CLEVELAND, Ohio — In 2006, Julianne Klinger was pregnant with her first child with husband Jonathan. They were living in Jonathan’s native England, where midwives urge pregnant women to play music for their unborn babies to promote bonding.
Julianne looked for a device that would make it easy to play music to her baby in the womb. There were headphones that stretched over her belly, harnesses with speakers and tiny speakers that attached with sticky pads. All were too complicated or too messy.
What if, the Klingers asked themselves, playing music for an unborn baby was as easy as popping in earbuds? The question led them to invent Mbrio, a pregnancy earbud adapter. Standard earbuds fit into Mbrio’s two silicon adapters; the adapters clip onto the waistband of the wearer’s pants.
“That’s it — it takes three seconds,” Jonathan said. He and Julianne, who live in Pepper Pike, are co-founders and co-presidents of Mbrio Technologies, the company behind Mbrio. Jonathan and Julianne are the only full-time employees.
When model Ashley Graham shared a photo of herself using Mbrio with her millions of Instagram followers, more than 1,700 people left comments, Jonathan said. Taylor Brooke Boyd, wife of country music star Craig Wayne Boyd, also has used it.
Mbrio made entertainment and fitness website PopSugar’s list of “Must Have” products last fall, Jonathan said.
Since Mbrio’s launch six months ago, even more women have used it to bond with their babies. The device, which costs $29.95, can be used with wireless or wired earbuds. It’s available on the Mbrio website. The Klingers declined to give sales figures.
Some expectant mothers say they feel their babies kicking while the tunes play, but their babies quiet down during the pauses between tracks. That makes sense, because unborn babies begin to hear at 18 weeks’ gestation, and respond to sounds at 25 weeks, according to the Mayo Clinic.
Kristi Szabo, 39, of Painesville, created a playlist for her son Dawson, who was born in January.
“Music is very important to me and holds so much meaning to me in many milestones in my life,” Szabo wrote in an email. “I wanted to share that love and commemorate the pregnancy of Dawson with music.”
Mbrio user Heidi Malleske of Fairview Park is wearing the adapters while taking walks and doing low-impact exercises during her pregnancy.
“I have read the research on how amazing music can be for a baby's development in the womb,” Malleske wrote in an email. “So I figured, why not do anything I could to help improve that?"
That research suggests that music helps stimulate certain areas of an unborn baby’s brain.
A study published in the medical journal Neural Plasticity in 2019 examined the research on fetal and neonatal processing of music. It found evidence that the ability of newborns to respond to music is influenced by sounds they were exposed to during the last trimester.
A 2017 controlled trial published in Complementary Therapies in Clinical Practice suggested music improves the vital signs of pregnant women during the third trimester, and increases fetal heart rates.

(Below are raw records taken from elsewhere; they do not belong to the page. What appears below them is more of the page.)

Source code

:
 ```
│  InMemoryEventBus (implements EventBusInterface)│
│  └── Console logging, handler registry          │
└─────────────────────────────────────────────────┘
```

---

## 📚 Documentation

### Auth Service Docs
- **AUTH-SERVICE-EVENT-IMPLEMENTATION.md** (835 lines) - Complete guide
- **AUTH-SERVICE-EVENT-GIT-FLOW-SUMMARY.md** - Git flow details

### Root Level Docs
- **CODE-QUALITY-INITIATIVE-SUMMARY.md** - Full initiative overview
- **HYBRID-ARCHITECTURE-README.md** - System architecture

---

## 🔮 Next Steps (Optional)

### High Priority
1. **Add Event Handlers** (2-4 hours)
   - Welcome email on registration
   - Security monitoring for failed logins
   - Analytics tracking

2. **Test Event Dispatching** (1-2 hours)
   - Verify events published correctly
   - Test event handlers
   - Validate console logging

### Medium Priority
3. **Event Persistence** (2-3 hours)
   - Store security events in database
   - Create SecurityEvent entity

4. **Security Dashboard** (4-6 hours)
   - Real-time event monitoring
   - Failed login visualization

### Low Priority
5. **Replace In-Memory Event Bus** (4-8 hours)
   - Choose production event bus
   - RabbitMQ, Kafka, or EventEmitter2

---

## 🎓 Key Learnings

Julianne Klinger wasn’t able to use Mbrio with either of her two pregnancies, because the development process took years. Initially, the Klingers used money from family and friends to fund Mbrio Technologies, and kept their jobs.
Now, a thriving Mbrio Technologies is their full-time gig.
The couple met while Julianne was in business school in Chicago; Jonathan was working for a startup and traveling between Britain and the United States. They married in Julianne’s hometown of Kansas City, Missouri, in 2004.
The Klingers lived in Paris and Britain, then moved back to the United States in 2007 to take jobs in marketing and engineering in Silicon Valley and New York.
The couple moved to Cleveland in 2015 for Jonathan’s former position running marketing, research and development for a Cleveland-based business.
They found a welcoming startup environment in Ohio. Last year, Mbrio Technologies won $100,000 in a pitch competition run by Glide, which offers assistance to entrepreneurs in Northeast Ohio.
Mbrio components are made overseas and assembled at Christie Lane Industries, a nonprofit organization in Norwalk, Ohio, that provides employment for adults with developmental disabilities.
Having access to a 3-D printer at Sears think[box], a maker space at Case Western Reserve University for students, entrepreneurs and not-for-profit organizations, allowed the company to make prototype earbud adapters at low cost.
“Being in Cleveland has been phenomenal,” Jonathan said.